** Opening The data block **

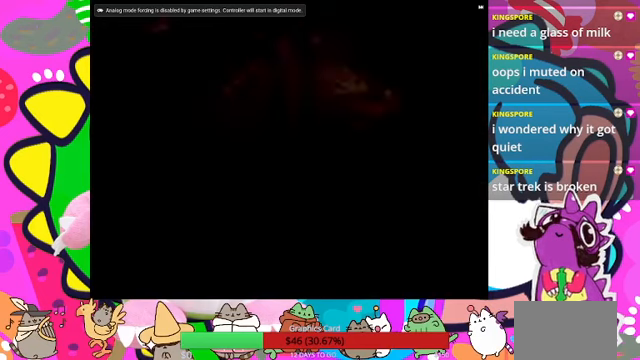
{"buttons": ["R1"], "events": [[300, "R1", "down"]]}
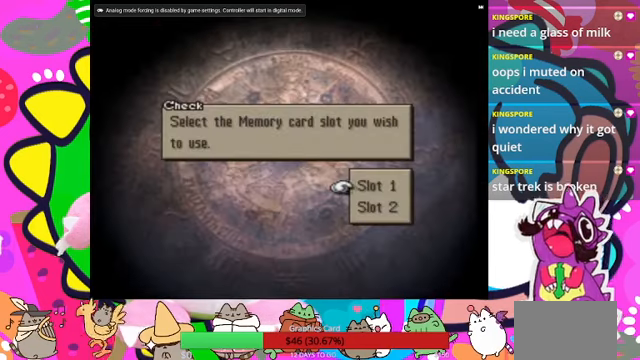
{"buttons": ["R1"], "events": []}
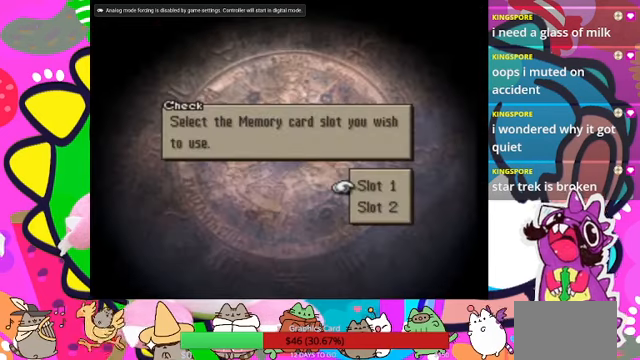
{"buttons": [], "events": [[33, "R1", "up"], [100, "SQUARE", "down"], [166, "SQUARE", "up"], [300, "CIRCLE", "down"], [400, "CIRCLE", "up"]]}
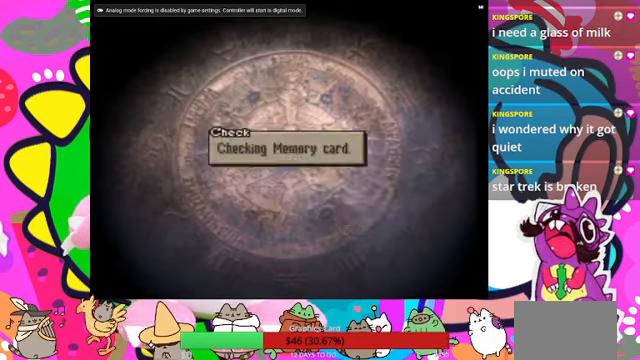
{"buttons": ["R1"], "events": [[400, "R1", "down"]]}
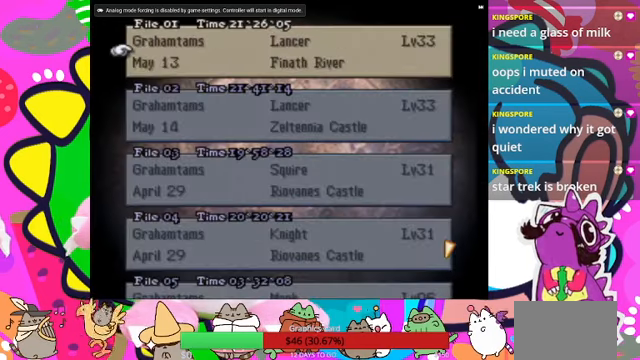
{"buttons": [], "events": [[466, "R1", "up"]]}
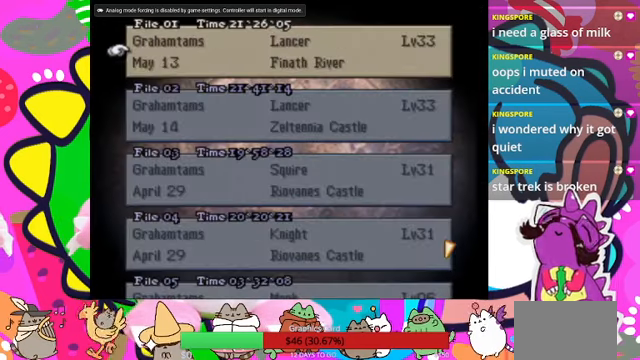
{"buttons": [], "events": [[100, "DPAD_DOWN", "down"], [133, "DPAD_DOWN", "up"]]}
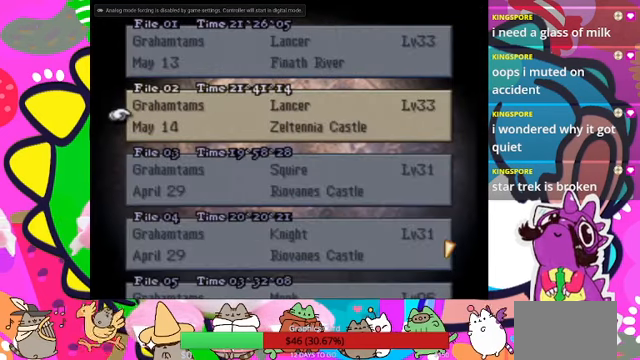
{"buttons": [], "events": []}
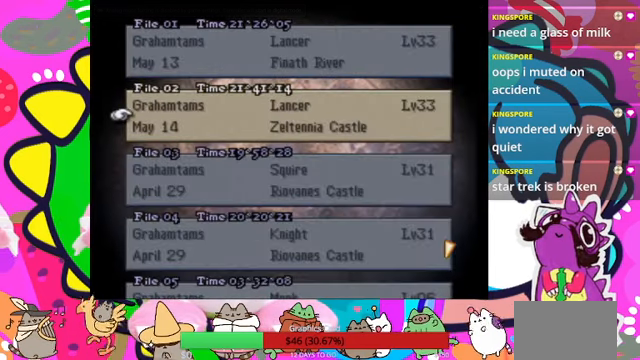
{"buttons": [], "events": []}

** Closing The data block **

#### Problem statement
Scan the entries above, and wherever a line holds the string "down", copy it.

#### Solution to this task
{"buttons": ["R1"], "events": [[300, "R1", "down"]]}
{"buttons": [], "events": [[33, "R1", "up"], [100, "SQUARE", "down"], [166, "SQUARE", "up"], [300, "CIRCLE", "down"], [400, "CIRCLE", "up"]]}
{"buttons": ["R1"], "events": [[400, "R1", "down"]]}
{"buttons": [], "events": [[100, "DPAD_DOWN", "down"], [133, "DPAD_DOWN", "up"]]}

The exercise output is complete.